One final note: When dosing with brimonidine Purite b.i.d., it's important to measure IOP at trough effect as well as at peak, to be certain that adequate reduction in pressure occurs throughout the day. If trough control isn't adequate, consider t.i.d. dosing, or adding a second agent.
The Evolutionary Advantage
As clinicians, we need all the agents and tools we can get to create the most appropriate treatment regimen for each patient. Fortunately, each new generation of therapy offers improvements over its predecessors, and further contributes to our therapeutic armamentarium.

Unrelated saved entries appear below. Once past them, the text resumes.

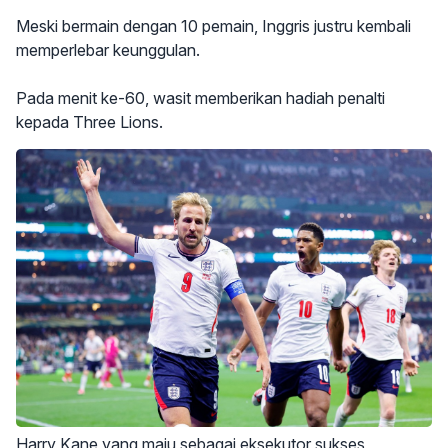
Meski bermain dengan 10 pemain, Inggris justru kembali
memperlebar keunggulan.
Pada menit ke-60, wasit memberikan hadiah penalti
kepada Three Lions.
Harry Kane yang maju sebagai eksekutor sukses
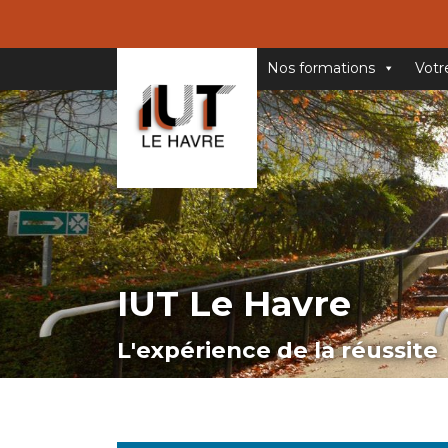
Nos formations
Votr
IUT Le Havre
L'expérience de la réussite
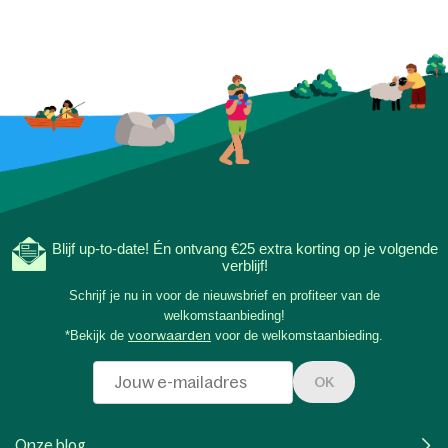
Blijf up-to-date! Én ontvang €25 extra korting op je volgende
verblijf!
Schrijf je nu in voor de nieuwsbrief en profiteer van de
welkomstaanbieding!
*Bekijk de
voorwaarden
voor de welkomstaanbieding.
OK
Onze blog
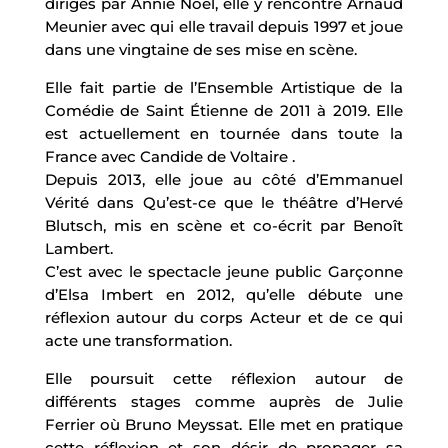
dirigés par Annie Noël, elle y rencontre Arnaud
Meunier avec qui elle travail depuis 1997 et joue
dans une vingtaine de ses mise en scène.
Elle fait partie de l’Ensemble Artistique de la
Comédie de Saint Étienne de 2011 à 2019. Elle
est actuellement en tournée dans toute la
France avec Candide de Voltaire .
Depuis 2013, elle joue au côté d’Emmanuel
Vérité dans Qu’est-ce que le théâtre d’Hervé
Blutsch, mis en scène et co-écrit par Benoît
Lambert.
C’est avec le spectacle jeune public Garçonne
d’Elsa Imbert en 2012, qu’elle débute une
réflexion autour du corps Acteur et de ce qui
acte une transformation.
Elle poursuit cette réflexion autour de
différents stages comme auprès de Julie
Ferrier où Bruno Meyssat. Elle met en pratique
cette réflexion et son désir de propager sa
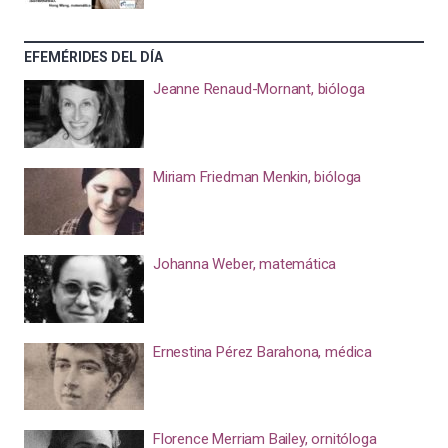
EFEMÉRIDES DEL DÍA
Jeanne Renaud-Mornant, bióloga
Miriam Friedman Menkin, bióloga
Johanna Weber, matemática
Ernestina Pérez Barahona, médica
Florence Merriam Bailey, ornitóloga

The evolution of brimonidine is certainly a case in point.
With this newest formulation, we've seen a substantial drop in the percentage of patients having an allergic response. We're also seeing fewer systemic side effects -- less fatigue and dry mouth -- as a result of enhanced bioavailability and lower concentration. All of these improvements over previous-generation alpha2-agonists are substantial, and they bode well for both our patients and our practices.
Dr. Samuelson has a consultative practice in Minneapolis and is clinical associate professor of ophthalmology at the University of Minnesota. He also directs glaucoma service at Regions Hospital and is a consultant for the Veterans Affairs Medical Center (VAMC). Dr. Samuelson has received the American Academy of Ophthalmology's "Achievement Award" honoring physicians who significantly contribute to the Academy's educational endeavors.